Friends, But Not Besties: Why I Struggle To Have Close Relationships

by Maya Velasquez

I’m incredibly social and love meeting new people, but recently, I realized something about myself: I'm not good at having close friends.

People who know me will probably become confused after reading that sentence, especially my friends.

So, let me clarify.

First, notice I said "close" friends -- not just friends, not acquaintances.

I'm an expert in those fields. I think I have more friends in more places across the country than the average 21-year-old because my family lived in eight different places when I was growing up. And, I would say I'm pretty good at getting most people to like me.

I can walk into a brand new school as a stranger (as I've done six different times during my academic career) and successfully find some good friends by the end of the first day.

I don't mean to brag, but I'm just scary-good at forming quick friendships.

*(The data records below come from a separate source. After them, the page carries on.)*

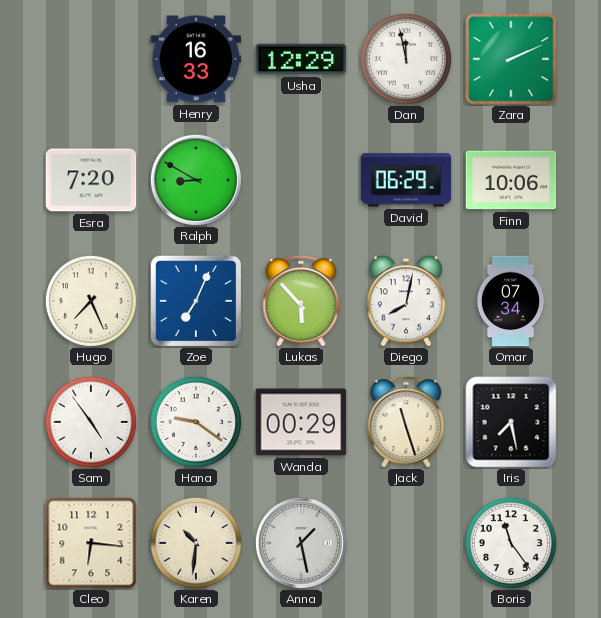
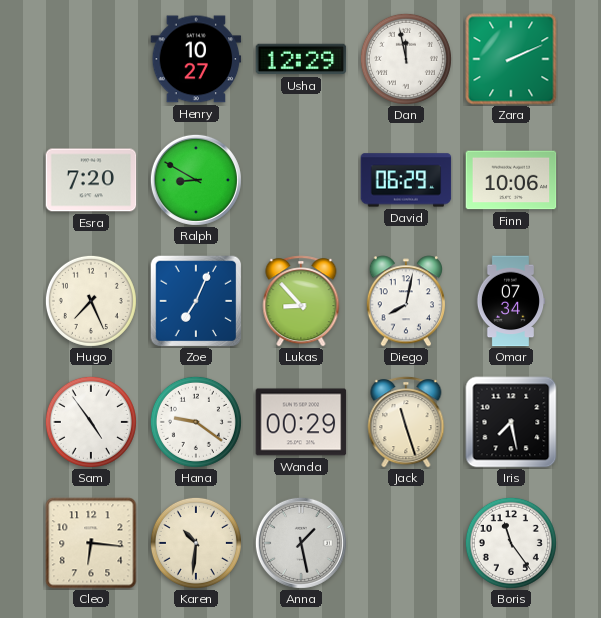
Henry: 16:33 -> 10:27
Lukas: 5:53 -> 8:53
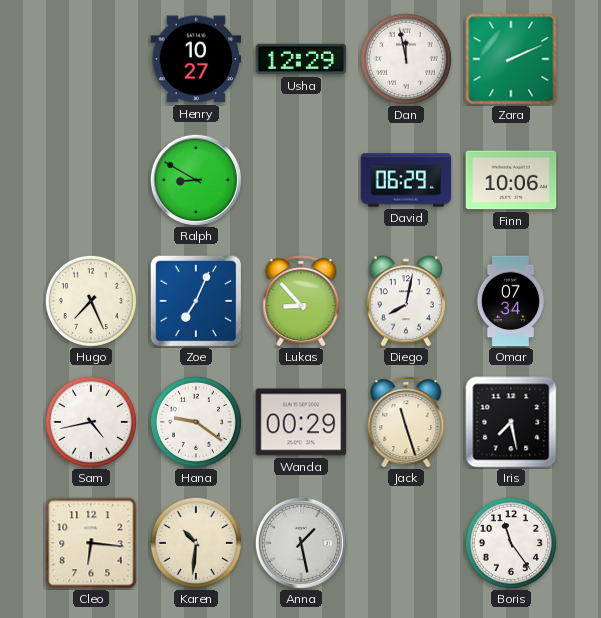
Esra: 7:20 -> none
Sam: 4:54 -> 4:43
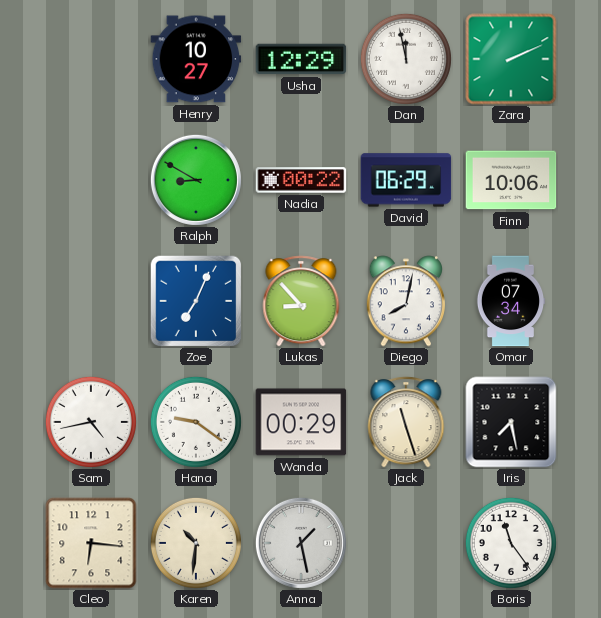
Nadia: none -> 00:22
Hugo: 7:26 -> none
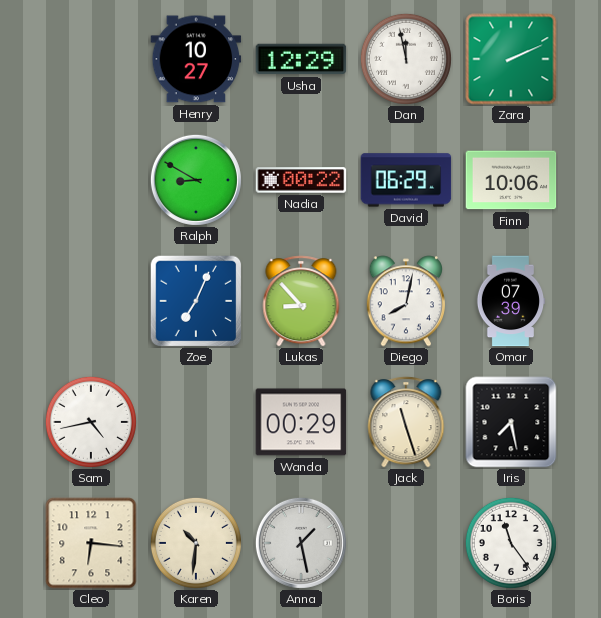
Omar: 07:34 -> 07:39
Hana: 9:21 -> none
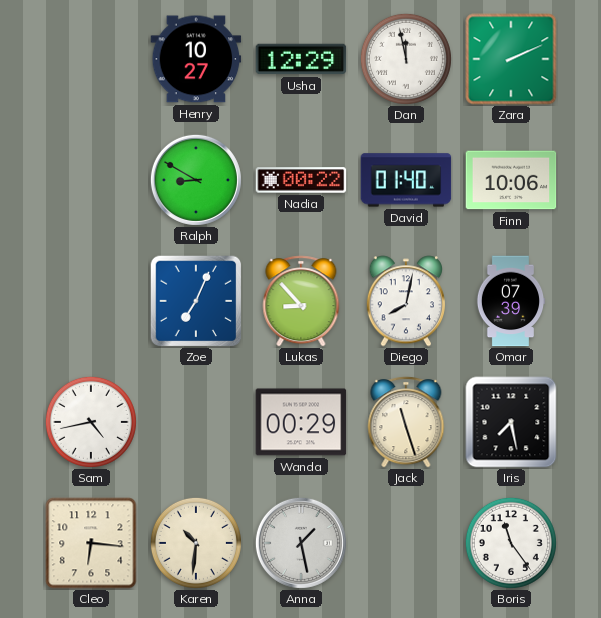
David: 06:29 -> 01:40
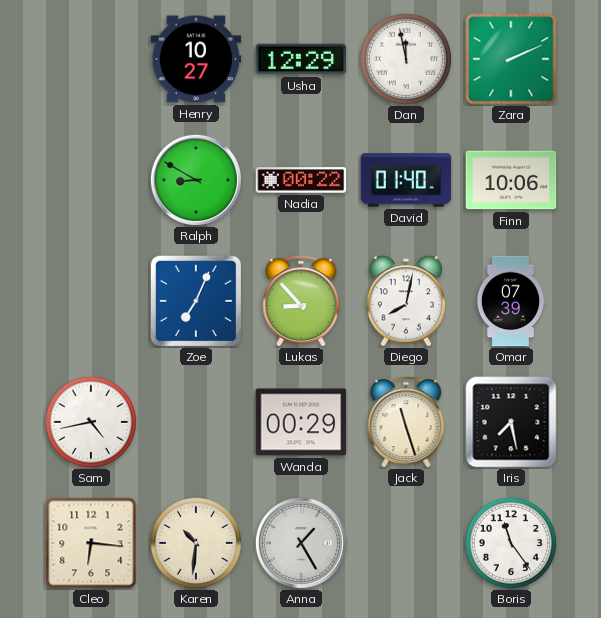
Anna: 1:28 -> 1:25
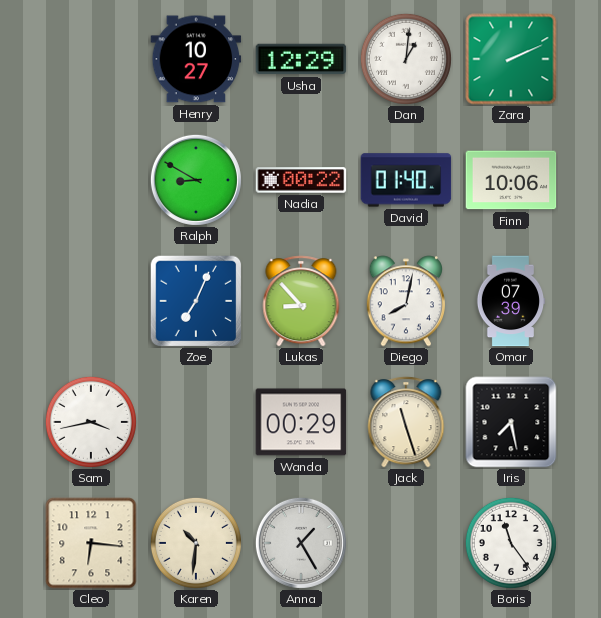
Dan: 11:58 -> 1:01
Sam: 4:43 -> 3:43
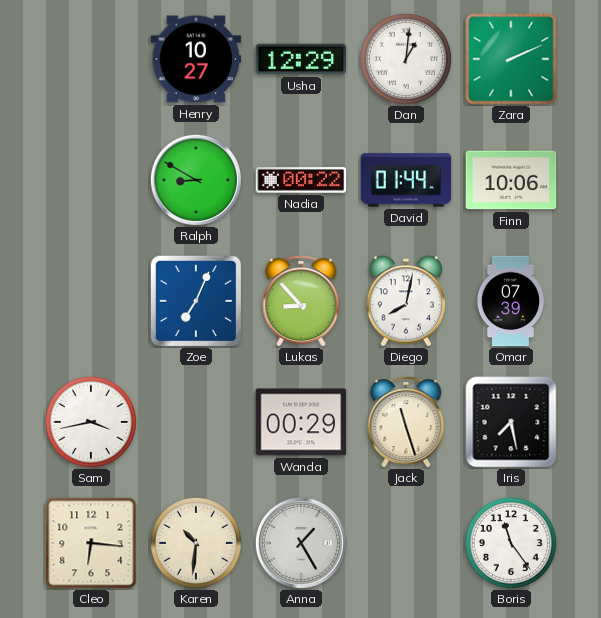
David: 01:40 -> 01:44
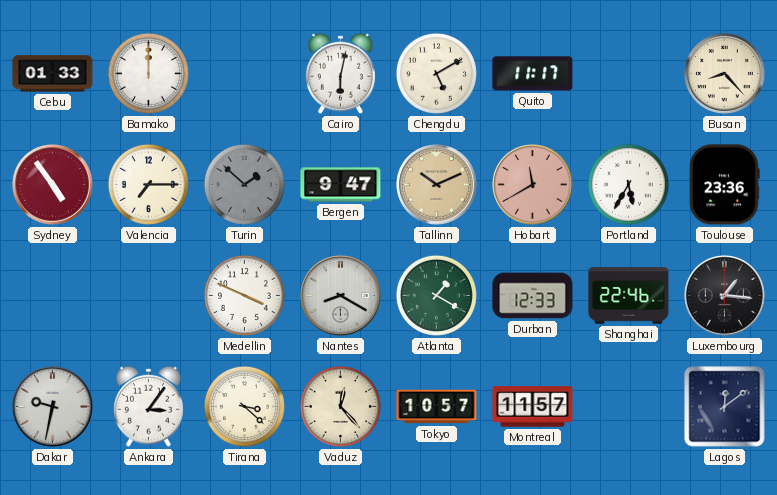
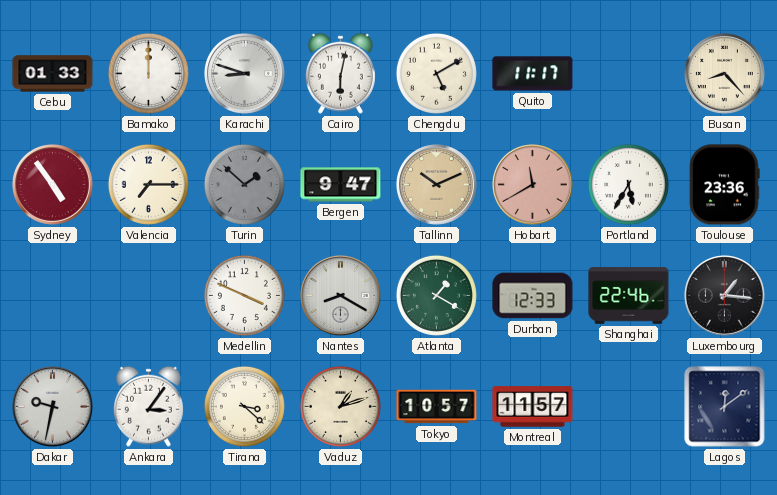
Karachi: none -> 8:48
Vaduz: 12:23 -> 1:12
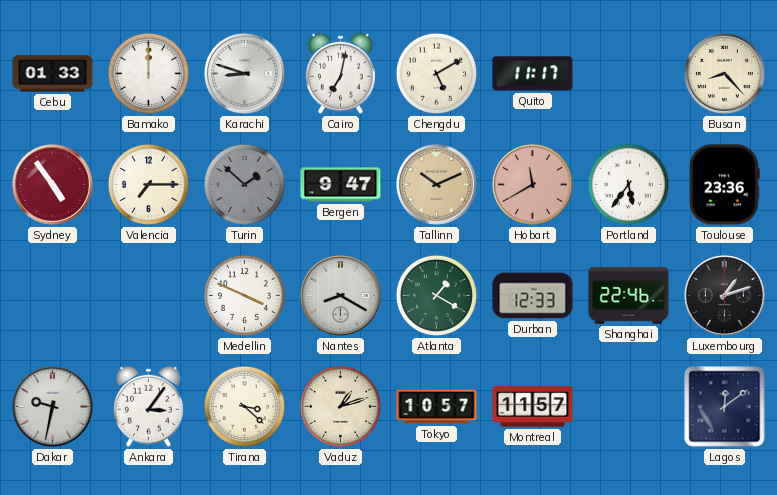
Cairo: 6:02 -> 7:02
Portland: 5:35 -> 5:36
Luxembourg: 1:16 -> 1:12
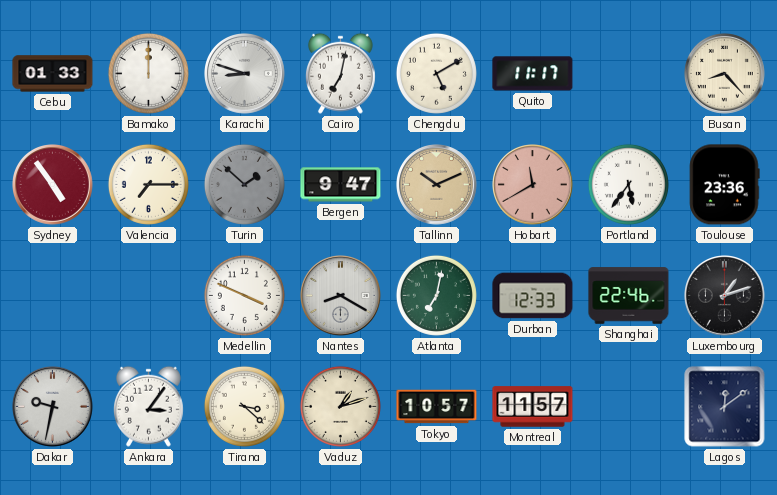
Atlanta: 1:20 -> 7:02
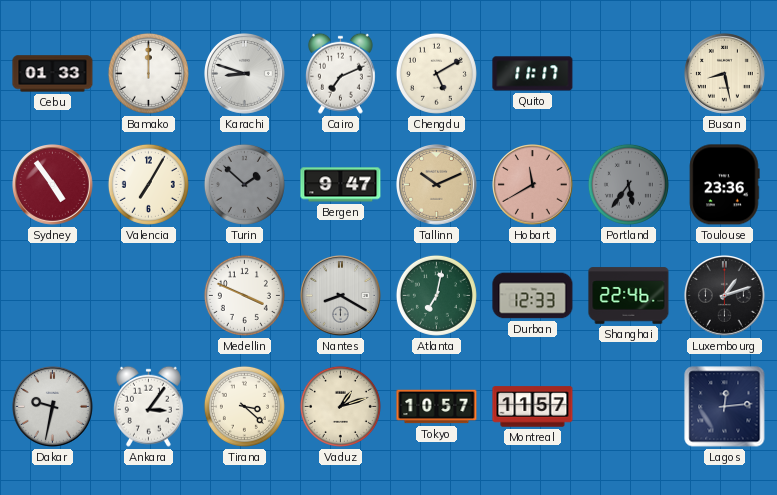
Cairo: 7:02 -> 7:11
Busan: 8:23 -> 8:28
Valencia: 7:15 -> 7:05
Portland dial: white -> grey
Lagos: 12:09 -> 12:14
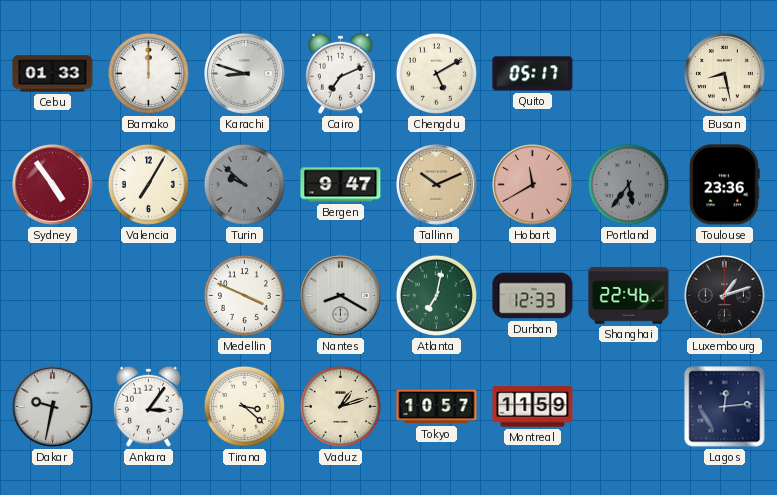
Quito: 11:17 -> 05:17
Turin: 1:52 -> 9:52
Montreal: 11:57 -> 11:59
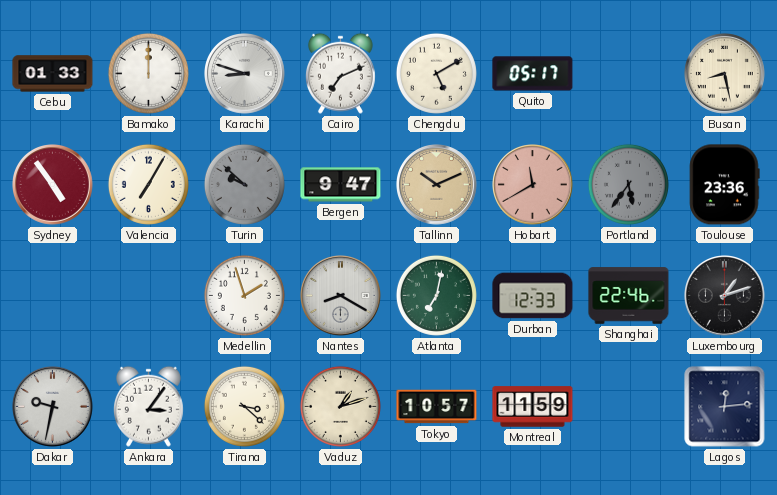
Medellin: 3:49 -> 1:57
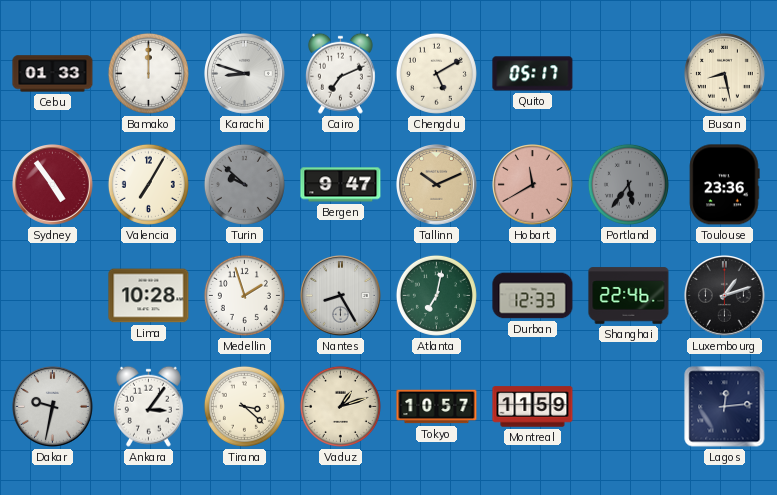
Lima: none -> 10:28
Nantes: 8:20 -> 8:25
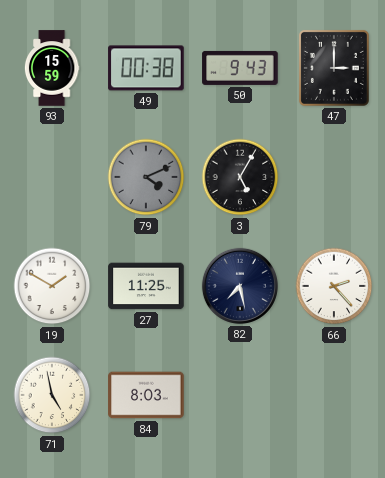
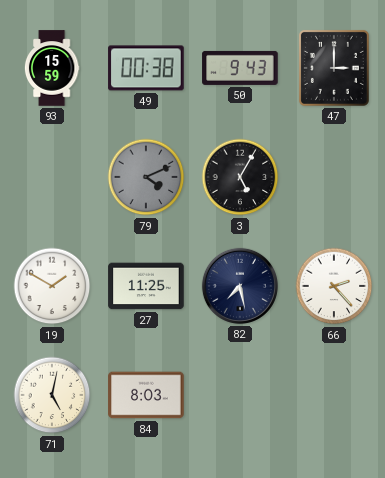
71: 4:58 -> 5:02
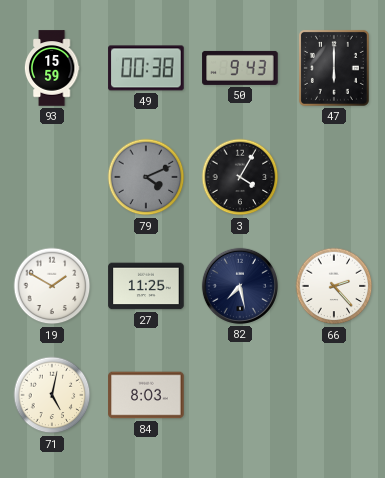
47: 3:00 -> 6:00
3: 5:05 -> 4:05
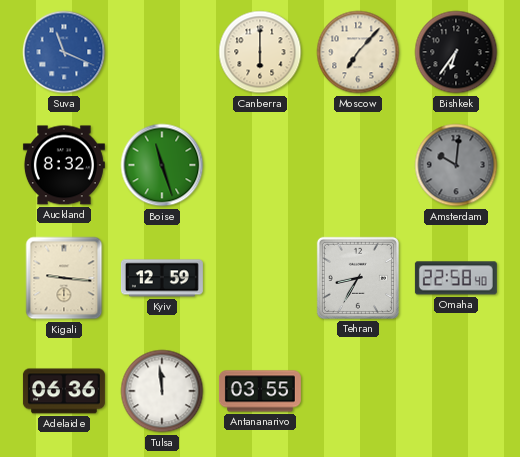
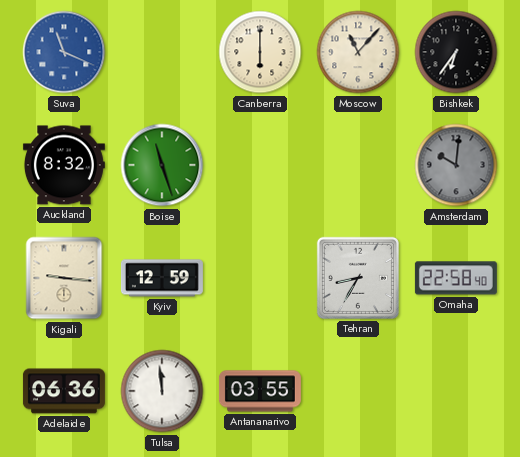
Moscow: 7:07 -> 11:07
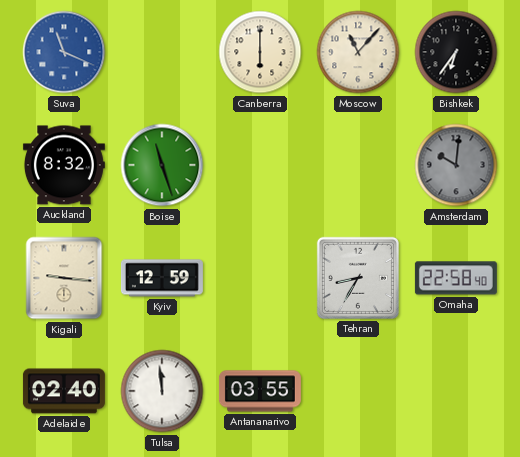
Adelaide: 06:36 -> 02:40
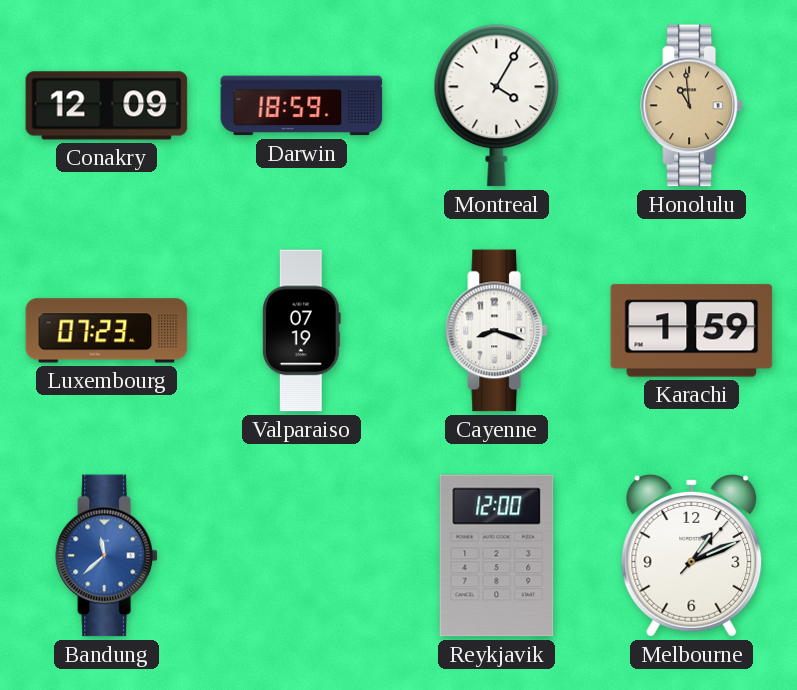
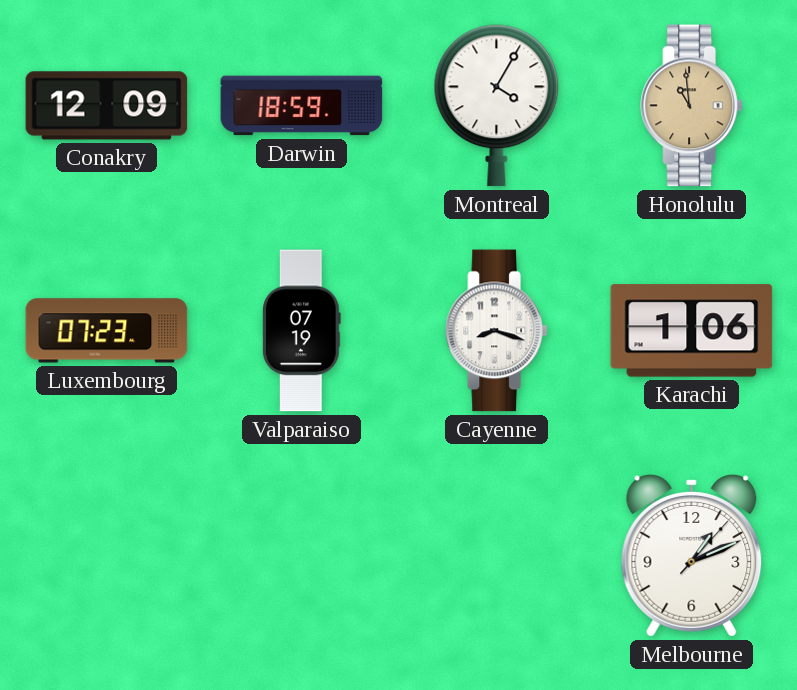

Maybe this is a result of being relocated to new cities or states every two-to-four years for the first 15 years of my life because when you learn to expect to leave in a few years, why get super close to anyone?

Is that heartless? Maybe. But, it does help the separation hurt a little less.

So, what's the difference, then, between making a friend or acquaintance and having a real close friend? The difference is the true intimacy. It's those little secrets, ugly tears and honest, vulnerable moments you share with someone that form a special bond.

And, that's what I'm bad at.

I let people in on the surface and share certain things I think they'll want to hear. But, the second I start to feel vulnerable, something switches off and I shut down.

I am very careful not to show too much of myself. This is ironic because I love getting to know other people on that level.

I'm great at advice. You can tell me anything and I'll give my honest opinion without judgment. My friends tend to feel comfortable sharing their deepest thoughts with me. I just rarely share back.

Maybe that's selfish, I'm not sure. After some reflection, I think it's probably unfair to build a friendship that way, with one-sided trust and a lack of shared intimacy.

But, as hard as I try, I cannot seem to get to that level with anyone other than family. Recently, though, there's been an exception.

Someone broke through my mold, gently and carefully breaking down the walls of my subconscious in a way I didn't expect.

I am happy to call this special man my boyfriend. For some reason, I am able to share things with him I would never tell anyone else.

At times, I even feel safer by sharing things with him, almost like telling him somehow gives protection to my thoughts and feelings.

So, why can I have this connection with him, but no one else? Maybe the sexual intimacy makes it different with him; it brings a level of closeness I could never experience with someone else.

I'm not sure. I'd hate to think I am only capable of a close friendship with someone who shares a romantic relationship with me.

Recently, I realized despite the fact I have made some good friends, I still feel that at any moment, I could move away and lose all contact with them without missing them.

Why is that? Most people don't feel that way.

Maybe it's because my lack of a home base growing up beget attachment issues. But, maybe, it's just that I haven't found the right group of friends yet; ones with whom I truly connect on a deep level.

Maybe, in finding the right people, I'll be able to open up and share that same closeness I've come to experience with my boyfriend.

And, maybe, that's why I was able to find true intimacy and friendship with him because I finally met someone who's on the same wavelength. And, perhaps, that's all it takes.

I don't know for sure why I struggle with the "close friend" relationship. But, I think I am, in fact, capable of that deep level of connection with others if I find the people who are truly meant to be key players in my life.

That being said, I am truly grateful for every friendship I have now and those from my past.

Every one of these friends has been or is in my life for a reason, and I am so blessed for that.